Depending on where the diamond is formed, if chemicals such as boron, aluminum or nitrogen are present in the soil, they may be found within a diamond’s crystalline structure. When ultra-violet light passes through a diamond, these chemicals absorb that energy and re-emit it as visible light — what we call fluorescence.

Natural daylight or some sources of artificial light have a UV component in them. This can cause a diamond to emit a fluorescence. While blue fluorescence is the most common, diamonds can fluoresce a whole spectrum of colors like orange or yellow.

Some More Science
So, if it's as simple as that why are diamonds with fluorescence sold at a discounted price? The color wheel can give us some answers. This color wheel is different than the color wheel you may be familiar with. The way our eyes see color is different than the color wheel that is usually used to mix paint.

In the paint-mixing color wheel you get green, when you mix yellow and blue. This is subtractive mixing. The way we see color with our eyes is called additive mixing. Mixing yellow and blue on this color wheel, gives white. So, why this little science lesson?

When a diamond has a light yellowish tint, it is typically given a J to K color grade. But, if that diamond also has blue fluorescence, it may appear ‘whiter’ than it actually is because yellow and blue light can make white light. This can lead to 'over-grading' of diamonds.

A History Lesson
After the science lesson, let's do a quick history lesson to fully understand the discounted prices of fluorescent diamonds in today's markets.

Back in the mid-1800s, diamonds were discovered in South Africa. After the mines were established, this area became famous for producing diamonds of excellent color. It was discovered that many of the diamonds exhibited a blue haze in daylight. (It was merely the UV component of the sunlight, as we know from our science lesson)

Due to their excellent color, the diamonds were graded around D, E and F. These stones were coveted and the mines became famous for producing "blue white diamonds”. These stones were sold at a premium price and predictably, unscrupulous diamond sellers started using the term rather loosely.
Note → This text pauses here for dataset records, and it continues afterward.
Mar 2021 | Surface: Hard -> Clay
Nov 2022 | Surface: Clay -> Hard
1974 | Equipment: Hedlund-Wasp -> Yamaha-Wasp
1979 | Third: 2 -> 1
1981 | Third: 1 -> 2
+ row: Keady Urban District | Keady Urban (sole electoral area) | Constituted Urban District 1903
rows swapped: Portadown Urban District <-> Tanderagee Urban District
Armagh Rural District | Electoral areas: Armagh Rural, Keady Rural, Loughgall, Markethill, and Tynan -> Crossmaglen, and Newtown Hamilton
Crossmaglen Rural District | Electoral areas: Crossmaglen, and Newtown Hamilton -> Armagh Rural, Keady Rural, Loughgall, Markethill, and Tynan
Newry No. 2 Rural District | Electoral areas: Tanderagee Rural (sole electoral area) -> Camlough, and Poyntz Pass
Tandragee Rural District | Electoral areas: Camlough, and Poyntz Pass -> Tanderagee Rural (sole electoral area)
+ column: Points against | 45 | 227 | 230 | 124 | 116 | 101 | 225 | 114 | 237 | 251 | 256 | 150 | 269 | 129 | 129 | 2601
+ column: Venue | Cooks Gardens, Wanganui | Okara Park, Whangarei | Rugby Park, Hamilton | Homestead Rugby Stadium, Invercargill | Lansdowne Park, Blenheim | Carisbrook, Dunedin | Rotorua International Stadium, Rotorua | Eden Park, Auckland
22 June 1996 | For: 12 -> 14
Even non-fluorescent stones were being termed as "blue white" in order to generate profits. The rampant misuse of the term resulted in a ban of the term "Blue White Diamonds" by the Federal Trade Commission (FTC) in 1938.

Diamond Fluorescence Today - Back to the Present
Once the term was banned by the FTC, grading labs eventually started to include a fluorescence grade in lab reports. This is when fluorescent diamonds actually started becoming undesirable, mainly due to flawed public perception. The market prices were influenced so today, diamonds with medium and strong fluorescence are heavily discounted.

Now, you may have heard, that diamonds with fluorescence may have issues with clarity. Jewelers often warn consumers to stay away from diamonds with fluorescence as these stones can appear chalky, milky or hazy. While that may be true for some fluorescent diamonds, statistically it is also true for diamonds with no fluorescence whatsoever.

What's the verdict?
We think the best way to look at diamond fluorescence is to think that it can be good, bad or neutral, just like other factors such as cut and color. In fact, cut can influence the appearance of a diamond much more strongly than fluorescence. It is bad when the clarity is affected and absolutely 'neutral' when the fluorescence has no discernible difference on the color and clarity. But, for the smart consumers, it can also be good. They can make the most of the skewed market perception to buy a beautiful stone with no issues in color and clarity at a discounted price. At B2C Jewels, our in-house gemologists inspect every diamond that we sell so you can be sure we address any the presence of any hazy or oily appearance.

We hope this article has finally put to rest any doubts you may have about diamond fluorescence.